With so much rock to see and so many places to explore it’s easy to feel pulled into many directions. Before I left though I was committed to seeing another classic Ethan Pringle problem Stand and Deliver V11. I finally made it up into the canyon. Stand and Deliver is one of the best problems of it’s grade that I’ve seen in America. The rock is down-right velvety. It’s got a fairly obvious start, a fairly flat landing, it’s not contrived and the quality of the rock is second to none. A four star problem in my opinion, one of only a few in the country I would say that about. It gave me a nice challenge, and I fell off the top a few times before coming up with a better sequence and getting it done on my last day.

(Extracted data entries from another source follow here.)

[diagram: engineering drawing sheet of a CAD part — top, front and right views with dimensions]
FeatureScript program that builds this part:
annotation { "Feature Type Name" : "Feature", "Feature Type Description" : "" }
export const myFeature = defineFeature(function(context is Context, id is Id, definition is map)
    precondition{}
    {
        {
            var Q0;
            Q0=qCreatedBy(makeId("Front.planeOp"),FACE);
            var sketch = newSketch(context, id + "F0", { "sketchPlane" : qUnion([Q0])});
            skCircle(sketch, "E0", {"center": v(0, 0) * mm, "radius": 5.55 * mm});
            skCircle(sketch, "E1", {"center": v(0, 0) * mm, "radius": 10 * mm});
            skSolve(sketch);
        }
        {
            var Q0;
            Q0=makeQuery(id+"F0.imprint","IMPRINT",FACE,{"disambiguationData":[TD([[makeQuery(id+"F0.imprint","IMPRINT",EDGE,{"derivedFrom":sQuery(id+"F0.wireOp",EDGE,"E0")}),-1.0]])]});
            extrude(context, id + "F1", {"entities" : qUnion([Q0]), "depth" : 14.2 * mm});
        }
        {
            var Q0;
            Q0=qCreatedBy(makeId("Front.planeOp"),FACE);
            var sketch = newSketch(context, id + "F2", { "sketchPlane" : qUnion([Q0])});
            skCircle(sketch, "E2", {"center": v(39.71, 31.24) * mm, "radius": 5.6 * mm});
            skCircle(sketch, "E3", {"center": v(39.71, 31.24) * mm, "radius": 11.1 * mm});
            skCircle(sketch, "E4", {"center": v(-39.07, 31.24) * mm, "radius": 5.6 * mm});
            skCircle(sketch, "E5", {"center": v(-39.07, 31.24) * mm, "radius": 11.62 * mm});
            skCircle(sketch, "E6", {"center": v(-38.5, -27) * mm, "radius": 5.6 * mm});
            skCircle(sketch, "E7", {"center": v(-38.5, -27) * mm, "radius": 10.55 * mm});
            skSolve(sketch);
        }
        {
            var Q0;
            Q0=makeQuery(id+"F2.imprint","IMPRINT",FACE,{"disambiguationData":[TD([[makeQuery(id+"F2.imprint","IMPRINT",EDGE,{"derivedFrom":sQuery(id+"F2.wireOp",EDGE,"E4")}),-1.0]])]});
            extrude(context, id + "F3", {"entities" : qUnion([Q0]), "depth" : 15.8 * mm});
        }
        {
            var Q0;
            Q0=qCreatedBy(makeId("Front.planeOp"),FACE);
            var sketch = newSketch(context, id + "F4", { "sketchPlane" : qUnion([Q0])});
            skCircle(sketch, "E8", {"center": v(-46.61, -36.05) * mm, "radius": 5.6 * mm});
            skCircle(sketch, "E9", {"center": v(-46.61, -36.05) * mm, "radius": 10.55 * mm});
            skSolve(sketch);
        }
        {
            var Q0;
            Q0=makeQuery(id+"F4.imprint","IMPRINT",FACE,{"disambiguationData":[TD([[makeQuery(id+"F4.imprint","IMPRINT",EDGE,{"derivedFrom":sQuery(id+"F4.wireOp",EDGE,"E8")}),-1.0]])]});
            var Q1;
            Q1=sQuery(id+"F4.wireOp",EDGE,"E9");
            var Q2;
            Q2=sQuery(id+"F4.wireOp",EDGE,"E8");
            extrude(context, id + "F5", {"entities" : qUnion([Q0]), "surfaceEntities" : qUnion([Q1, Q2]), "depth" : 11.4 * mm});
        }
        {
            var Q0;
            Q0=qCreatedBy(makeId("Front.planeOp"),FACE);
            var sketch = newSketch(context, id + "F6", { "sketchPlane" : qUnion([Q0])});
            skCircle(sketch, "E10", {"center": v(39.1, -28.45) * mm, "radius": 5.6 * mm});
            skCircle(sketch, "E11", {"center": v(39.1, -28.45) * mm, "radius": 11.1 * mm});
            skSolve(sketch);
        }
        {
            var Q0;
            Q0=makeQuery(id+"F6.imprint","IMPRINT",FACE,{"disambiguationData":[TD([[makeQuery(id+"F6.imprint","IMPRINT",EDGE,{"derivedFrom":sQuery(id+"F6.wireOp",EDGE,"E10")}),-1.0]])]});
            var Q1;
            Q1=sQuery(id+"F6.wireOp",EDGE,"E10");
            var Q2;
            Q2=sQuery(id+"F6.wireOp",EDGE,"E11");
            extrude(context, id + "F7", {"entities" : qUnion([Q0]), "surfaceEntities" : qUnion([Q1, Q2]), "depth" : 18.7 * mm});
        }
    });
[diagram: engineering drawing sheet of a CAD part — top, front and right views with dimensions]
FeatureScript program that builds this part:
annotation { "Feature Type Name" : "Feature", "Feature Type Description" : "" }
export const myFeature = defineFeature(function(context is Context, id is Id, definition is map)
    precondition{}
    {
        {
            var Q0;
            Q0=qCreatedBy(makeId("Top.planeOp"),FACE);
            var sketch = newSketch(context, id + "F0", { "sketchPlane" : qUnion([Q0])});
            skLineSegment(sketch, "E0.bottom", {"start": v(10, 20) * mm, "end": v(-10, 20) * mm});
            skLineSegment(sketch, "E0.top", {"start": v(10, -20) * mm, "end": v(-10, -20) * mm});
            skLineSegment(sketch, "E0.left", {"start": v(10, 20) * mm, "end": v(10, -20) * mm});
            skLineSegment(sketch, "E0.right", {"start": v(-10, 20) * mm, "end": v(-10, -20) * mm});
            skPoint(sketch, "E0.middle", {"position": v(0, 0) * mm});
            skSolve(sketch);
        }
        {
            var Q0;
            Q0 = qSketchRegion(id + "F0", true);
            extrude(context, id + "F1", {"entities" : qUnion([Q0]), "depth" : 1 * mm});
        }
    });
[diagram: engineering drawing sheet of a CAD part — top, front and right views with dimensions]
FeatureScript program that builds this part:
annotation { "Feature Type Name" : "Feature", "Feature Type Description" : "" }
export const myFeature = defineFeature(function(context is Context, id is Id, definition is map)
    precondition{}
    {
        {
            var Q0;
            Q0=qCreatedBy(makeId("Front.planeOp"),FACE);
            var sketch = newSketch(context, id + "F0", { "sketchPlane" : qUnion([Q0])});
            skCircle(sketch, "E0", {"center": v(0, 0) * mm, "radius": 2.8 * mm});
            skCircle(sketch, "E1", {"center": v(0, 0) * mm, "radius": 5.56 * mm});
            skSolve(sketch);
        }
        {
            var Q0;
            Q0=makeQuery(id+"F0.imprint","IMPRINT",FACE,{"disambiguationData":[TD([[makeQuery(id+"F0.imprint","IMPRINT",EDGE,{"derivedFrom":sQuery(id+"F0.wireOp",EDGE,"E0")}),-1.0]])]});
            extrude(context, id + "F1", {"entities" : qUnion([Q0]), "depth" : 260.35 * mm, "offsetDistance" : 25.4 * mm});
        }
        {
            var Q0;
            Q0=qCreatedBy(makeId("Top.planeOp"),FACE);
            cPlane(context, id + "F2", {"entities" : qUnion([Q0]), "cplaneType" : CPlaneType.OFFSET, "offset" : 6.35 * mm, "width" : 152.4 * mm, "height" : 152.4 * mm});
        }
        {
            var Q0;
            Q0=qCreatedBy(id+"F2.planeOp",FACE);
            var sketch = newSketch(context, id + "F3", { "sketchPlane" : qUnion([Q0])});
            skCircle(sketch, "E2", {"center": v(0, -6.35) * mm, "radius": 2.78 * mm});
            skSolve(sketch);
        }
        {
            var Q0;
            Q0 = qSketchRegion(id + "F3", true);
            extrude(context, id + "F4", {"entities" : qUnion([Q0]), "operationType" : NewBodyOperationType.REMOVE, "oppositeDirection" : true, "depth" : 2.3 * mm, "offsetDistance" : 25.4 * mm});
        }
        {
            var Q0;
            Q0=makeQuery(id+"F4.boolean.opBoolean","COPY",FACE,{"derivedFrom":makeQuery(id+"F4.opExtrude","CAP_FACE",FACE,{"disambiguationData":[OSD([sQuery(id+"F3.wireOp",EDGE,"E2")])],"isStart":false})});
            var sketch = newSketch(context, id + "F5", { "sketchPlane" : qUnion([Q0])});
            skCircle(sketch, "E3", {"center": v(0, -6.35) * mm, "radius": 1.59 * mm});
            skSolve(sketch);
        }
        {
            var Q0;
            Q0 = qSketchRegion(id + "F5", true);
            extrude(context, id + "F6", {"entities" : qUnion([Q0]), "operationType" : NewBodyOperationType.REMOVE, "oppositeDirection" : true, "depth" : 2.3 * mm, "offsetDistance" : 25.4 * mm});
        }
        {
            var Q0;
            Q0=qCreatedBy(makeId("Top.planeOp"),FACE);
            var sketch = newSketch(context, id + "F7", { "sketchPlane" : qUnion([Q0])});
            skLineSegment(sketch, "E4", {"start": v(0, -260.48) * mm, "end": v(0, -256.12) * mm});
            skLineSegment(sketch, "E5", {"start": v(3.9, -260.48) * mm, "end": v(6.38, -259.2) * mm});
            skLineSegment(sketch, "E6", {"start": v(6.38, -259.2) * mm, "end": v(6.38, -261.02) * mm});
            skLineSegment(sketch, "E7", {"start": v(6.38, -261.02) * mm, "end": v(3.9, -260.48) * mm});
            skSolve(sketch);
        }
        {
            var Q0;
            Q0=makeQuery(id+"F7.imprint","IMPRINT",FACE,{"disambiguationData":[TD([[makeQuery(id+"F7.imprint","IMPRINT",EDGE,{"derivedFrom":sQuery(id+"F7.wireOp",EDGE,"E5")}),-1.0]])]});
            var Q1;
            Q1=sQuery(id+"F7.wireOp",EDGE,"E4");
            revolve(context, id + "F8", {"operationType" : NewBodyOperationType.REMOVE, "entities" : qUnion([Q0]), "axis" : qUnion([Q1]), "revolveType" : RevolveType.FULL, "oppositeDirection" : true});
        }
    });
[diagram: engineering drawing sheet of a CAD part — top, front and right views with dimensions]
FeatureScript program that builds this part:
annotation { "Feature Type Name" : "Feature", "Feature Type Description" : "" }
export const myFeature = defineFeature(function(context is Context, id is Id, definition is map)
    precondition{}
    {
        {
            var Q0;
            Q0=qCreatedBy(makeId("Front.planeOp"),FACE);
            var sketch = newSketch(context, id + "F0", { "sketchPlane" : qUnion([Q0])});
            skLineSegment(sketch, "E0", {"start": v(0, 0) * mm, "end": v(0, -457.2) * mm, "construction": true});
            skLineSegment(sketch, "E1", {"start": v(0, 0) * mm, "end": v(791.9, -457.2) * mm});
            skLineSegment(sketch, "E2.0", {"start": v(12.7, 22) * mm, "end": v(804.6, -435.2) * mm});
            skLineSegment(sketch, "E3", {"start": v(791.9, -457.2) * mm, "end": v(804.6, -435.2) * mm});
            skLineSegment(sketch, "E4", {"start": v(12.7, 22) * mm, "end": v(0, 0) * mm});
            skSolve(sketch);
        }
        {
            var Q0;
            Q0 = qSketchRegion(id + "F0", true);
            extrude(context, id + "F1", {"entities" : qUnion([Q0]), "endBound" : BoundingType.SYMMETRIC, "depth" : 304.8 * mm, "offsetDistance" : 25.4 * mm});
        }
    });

While Las Vegas itself is a strange place, the bouldering in Red Rocks is obviously top notch. I’m thrilled to have had the chance to spend a few weeks there, watching the wild burros, visiting Death Valley on a rest day, walking The Strip, and bouldering my heart out. I climbed with so many people it would ridiculous to list them all, but each one was it’s own unique experience. It was great to reconnect with some old friends, makes some new ones, and feel, even if for a moment, the sometimes the weight of my current responsibilities had lifted. I look forward to heading back soon, if I can ever pull myself away from the demands of school and trying to develop more amazing rock closer to home. W3rd!